Information security specialist MalwareHunterTeam discovered the Spidey Bot malware, which turns Discord for Windows into a backdoor and a tool for spying and stealing information.

Since Discord is an Electron application, almost all of its functionality is based on HTML, CSS and JavaScript, which allows attackers to modify key files and force the client to engage in malicious activity.

“Saying “Discord malware”, I mean a malware that is will work from inside the installed Discord client (writes .js files in the Discord AppData folder, which will be loaded by Discord client)”, — writes @malwrhunterteam.

During installation, Spidey Bot adds malicious JavaScript to the% AppData%\Discord\[version]\modules\discord_modules\ index.js and %AppData%\Discord\[version]\modules\discord_desktop_core\index.js files. Then the malware will shut down Discord and restart the program for the changes to take effect.

Read also: Researchers found vulnerabilities in eRosary smart rosaries from Vatican developers

Once launched, malicious JavaScript will use various Discord API commands and JavaScript functions to collect user information, which will then be passed to the attacker through the Discord web hook. Among these data will be:

• Discord user token;
• victim’s time zone;
• screen resolution;
• local IP address;
• public IP address (WebRTC);
• User information, including username, email address, phone number, and so on;
• data on whether the victim stores payment information;
• browser user agent;
• Discord version
• the first 50 characters from the victim’s clipboard.

After transmitting this information to its operators, the malware will perform the fightdio()function, which acts as a backdoor. This function will be used to connect to a remote site and wait for additional commands.

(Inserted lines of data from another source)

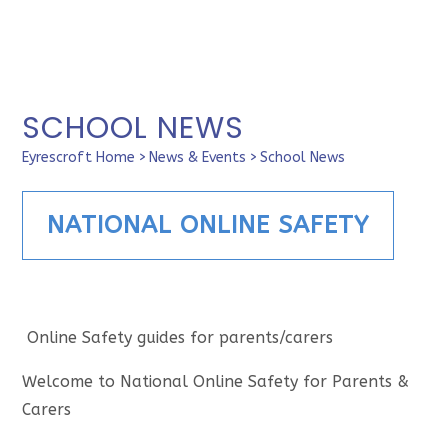
SCHOOL NEWS
Eyrescroft Home
>
News & Events
>
School News
NATIONAL ONLINE SAFETY
Online Safety guides for parents/carers
Welcome to National Online Safety for Parents &
Carers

This will allow an attacker to perform other malicious actions, including theft of payment information, executing commands on the victim’s machine, and installing other malware.

Another well-known information security expert, Vitaliy Kremez, also studied a new malware and reports that during the infection are used files with names such as Blueface Reward Claimer.exe and Synapse X.exe. Although the researcher is not completely sure how the Spidey Bot is distributed, he believes that attackers use the usual messages in Discord to spread the threat.

“Such attacks are dangerous because they do not show any external signs of compromise. Suspicious activity can only be detected by detecting strange API calls and web hooks. Even worse, defensive solutions so far are poorly detecting this malware”, – say analysts.

Therefore, according to VirusTotal, only 38 out of 68 antivirus products are able to spot Spidey Bot.